There is some great footage of Dolphy (1928-1964) to be found on YouTube, including this performance of "Take the A Train" with the Charles Mingus Sextet. Dolphy is on bass clarinet and has an amazing solo.
Among notables born on this date are engineer Isambard Kingdom Brunel, photographer Eadweard Muybridge, poet Charles Baudelaire, novelist Johannes Bobrowski, children's writer Joseph Krumgold, architect Jorn Utzon, conductors Antal Dorati and Armin Jordan, satirist Tom Lehrer, sportswriter Peter Gammons, golfer Seve Ballesteros, painter Victor Vasarely, film director David Gordon Green, singer/songwriter Carl Perkins, zoologist Jim Fowler, and actors Michel Simon, Paul Robeson, Ward Bond, Michael Learned, Jean-Paul Belmondo, Dennis Quaid, and Cynthia Nixon. Because Tanner on Tanner, Robert Altman's brilliant 2004 follow-up to Tanner '88, has been seen by so few, not too many have gotten to enjoy Cynthia Nixon's reprise of her role as Jack Tanner's daughter Alex, a college student in 1988, a documentary film-maker 16 years later. But I think the grown-up Alex is among Nixon's best performances, superb dramatically as well as comedically. I would love to see her doing more challenging film roles than Sex and the City sequels. It must be disappointing for her not to be able to play the lead in the upcoming John Cameron Mitchell film adaptation of David Lindsay-Abaire's play Rabbit Hole, since she won a Tony for Best Actress playing the part on Broadway; Nicole Kidman, who bought the rights, stars instead. (More on this subject in the Comments.)
2 comments:
Nicole Kidman is playing the role of Becca in Rabbit Hole because she BOUGHT the rights to the play and developed it HERSELF. She INVITED John Cameron Mitchell to direct and the author of the play to write the script.

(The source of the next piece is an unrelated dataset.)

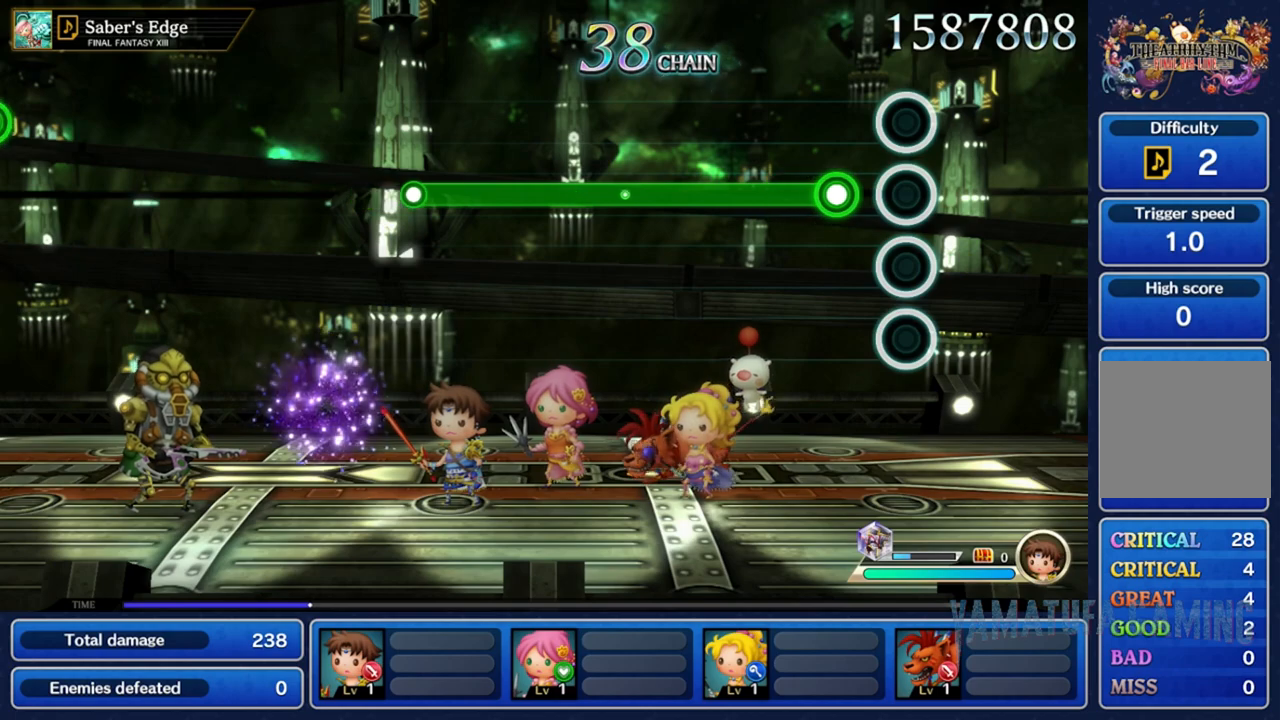
{"buttons": ["A"], "left_stick": "center", "right_stick": "center", "events": [[233, "A", "down"]]}
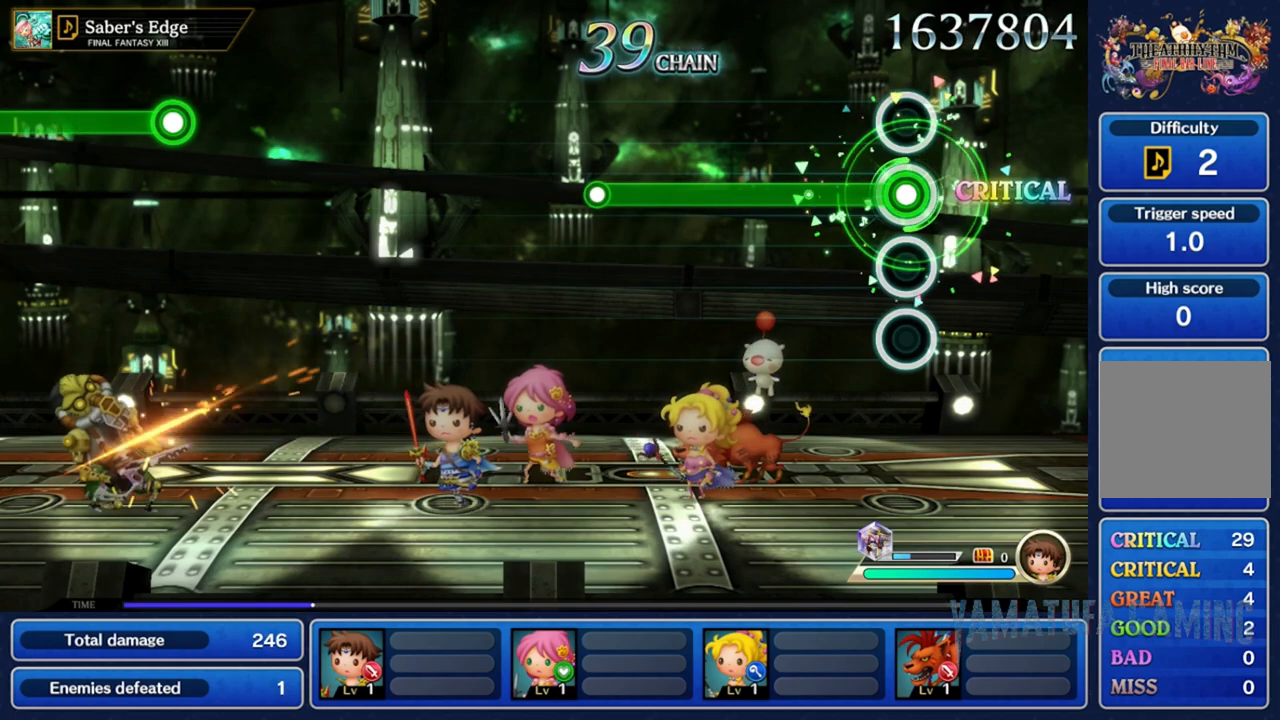
{"buttons": ["A"], "left_stick": "center", "right_stick": "center", "events": []}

If Nixon wanted the film role, she should have bought the rights. The fact that she won a Tony does not mean it is her play especially a play that has been performed on many stages since its debut. The play was not written for Nixon, she was simply cast in it unlike the movie Rabbit Hole written FOR Nicole Kidman.
Fair enough. That is obviously extremely pertinent information, and I thank you for posting it. And don't get me wrong, I love Nicole Kidman. I just imagine (without any particular proof) that Nixon would have liked to play a role on screen for which she won a Tony on stage. But the realities are, first, that notwithstanding what she has accomplished, she's not a star name like Kidman, and second, she's not as wealthy as KIdman, which is important if we're talking about buying rights.